The North Pole, maybe.





CHAPTER 12


The air was thick with the smell of mini doughnuts and popcorn. People hollered and laughed, their conversations punctuated with midway sounds—a bell clanging as someone’s hammer made the puck fly all the way to the top of the High Striker, the whirring delirium of the Skee-Ball machines, the ring toss carny’s singsong voice as he ordered people to “step right up and win” a giant stuffed gorilla.

We were ready to play on the main stage.

The Girls, coming to you live.

It’d been my idea to form the band. The drums had been my refuge since second grade. Before that, I was a gray kid. You know the kind, invisible unless they get in your way. Then the phone call came. I’d been digging in the backyard sandbox, burying treasure that I dredged right back up. In the background came the telephone ring specific to our house, followed by Mom’s muffled voice, and then the back door opened. Mom appeared, the handset cradled to her chest, a kerchief over her hair. She was wearing coral lipstick even though she had no plans to leave the house.
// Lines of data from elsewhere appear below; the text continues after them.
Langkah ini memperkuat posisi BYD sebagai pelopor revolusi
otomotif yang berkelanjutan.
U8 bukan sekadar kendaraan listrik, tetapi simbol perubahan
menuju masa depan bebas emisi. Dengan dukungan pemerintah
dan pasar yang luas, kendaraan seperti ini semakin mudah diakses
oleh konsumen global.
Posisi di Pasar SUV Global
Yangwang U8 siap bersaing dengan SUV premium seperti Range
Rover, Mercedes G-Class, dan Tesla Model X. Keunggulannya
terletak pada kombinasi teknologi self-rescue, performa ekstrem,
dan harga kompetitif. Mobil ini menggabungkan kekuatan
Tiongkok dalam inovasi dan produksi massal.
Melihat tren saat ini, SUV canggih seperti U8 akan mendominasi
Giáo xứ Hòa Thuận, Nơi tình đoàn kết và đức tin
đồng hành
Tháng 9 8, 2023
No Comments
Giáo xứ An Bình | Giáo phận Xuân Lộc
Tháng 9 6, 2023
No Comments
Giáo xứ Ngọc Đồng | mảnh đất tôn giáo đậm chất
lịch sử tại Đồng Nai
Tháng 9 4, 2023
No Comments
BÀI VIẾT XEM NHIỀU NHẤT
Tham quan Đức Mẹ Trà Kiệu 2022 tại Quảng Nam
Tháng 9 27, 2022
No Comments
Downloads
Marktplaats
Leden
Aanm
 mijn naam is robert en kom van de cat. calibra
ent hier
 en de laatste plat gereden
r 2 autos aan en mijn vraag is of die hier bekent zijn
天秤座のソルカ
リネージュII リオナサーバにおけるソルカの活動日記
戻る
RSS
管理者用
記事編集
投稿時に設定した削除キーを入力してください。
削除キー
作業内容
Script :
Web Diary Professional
“Heather,” she called out, “Mr. Ruppke needs someone to play drums in band. You want to play drums?”

“Sure.”

That’d been that.

I joined band and then orchestra, even strapped on the snares for summer marching crew. I was happy with whatever music I was asked to play until I stumbled across Fanny on American Bandstand on August 3, 1974. Watching those four women—four women—play rock and roll like they had every right, smashing and smiling through “I’ve Had It”? Well, there was no going back. I grew desperate for a band, a real one all my own.

Brenda had the voice and Maureen the garage, and the rest came together like chocolate and peanut butter. Brenda’s parents donated a musty roll of lime-green shag carpeting, and I brought all my posters, Fanny and the Runaways and Suzi Quatro, enough to line the garage walls. Once we got our instruments and lava lamps set up and lit some nag champa, it became a cozy club. The Girls was meant to be a temporary name. So stupid it was clever, you know? But we’d never gotten around to changing it.